Yes, I can confirm the error, also with the latest development version of Arrow.

Opening the file and printing the schema there:

In [63]: import fastparquet

In [64]: f = fastparquet.ParquetFile("../Downloads/sample/part-00000-e69412f4-236c-436a-a4cd-89318d2aaa3d-c000.snappy.parquet")

In [65]: print(f.schema.text)
- spark_schema: 
| - id: BYTE_ARRAY, STRING, UTF8, OPTIONAL
| - email_sha256: BYTE_ARRAY, STRING, UTF8, OPTIONAL
| - params: MAP, MAP, OPTIONAL
|   - map: UNKNOWN, MAP_KEY_VALUE, REPEATED
|   | - key: BYTE_ARRAY, STRING, UTF8, REQUIRED
|     - value: BYTE_ARRAY, STRING, UTF8, OPTIONAL
  - master_id: BYTE_ARRAY, STRING, UTF8, OPTIONAL

I suppose the error is coming from the MAP type column "params" (since the other columns are simple, non-nested columns).

According to the spec (https://github.com/apache/parquet-format/blob/master/LogicalTypes.md#maps), map columns consist of a 3-level structure, as is also shown above. The second (middle) level "named key_value, must be a repeated group". So as a start, it seems that Spark doesn't use the correct name, since above that level is named "map" and not "key_value".
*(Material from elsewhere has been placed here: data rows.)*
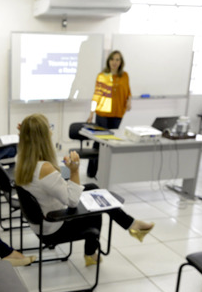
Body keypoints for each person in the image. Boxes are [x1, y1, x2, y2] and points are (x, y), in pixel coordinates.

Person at [14, 113, 154, 266]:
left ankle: (132, 224)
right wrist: (74, 171)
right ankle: (91, 253)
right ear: (43, 137)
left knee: (93, 188)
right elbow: (72, 201)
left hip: (40, 222)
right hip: (53, 226)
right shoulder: (44, 168)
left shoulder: (21, 158)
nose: (51, 132)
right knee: (96, 210)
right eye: (49, 129)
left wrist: (25, 132)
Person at [86, 50, 131, 178]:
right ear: (108, 61)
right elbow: (96, 95)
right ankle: (92, 171)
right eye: (112, 59)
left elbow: (128, 92)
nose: (114, 62)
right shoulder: (102, 76)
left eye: (117, 60)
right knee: (100, 142)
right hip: (102, 113)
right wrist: (91, 113)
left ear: (121, 62)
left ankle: (105, 172)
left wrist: (129, 101)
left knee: (111, 143)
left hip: (118, 114)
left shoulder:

But I assume the issue is that this middle level is annotated with the "UNKNOWN" logical type. And in our code, we don't allow a group node to have such logical type (to be my understanding, this annotation also doesn't make sense, as it should be used to indicate that all values in that column are null).

Looking at the parquet-mr repo, it seems this was fixed in version 1.12 (https://github.com/apache/parquet-mr/pull/798 / https://issues.apache.org/jira/browse/PARQUET-1879). So if you update your spark (and parquet-mr) version, and write the file again, then I assume it will be readable by Arrow.

Now, this still means that we cannot read files written by parquet-mr < 1.12. I assume also on the Arrow side it should be possible to add some workaround to ignore the UNKNOWN logical type of a group node if the converted type is MAP_KEY_VALUE.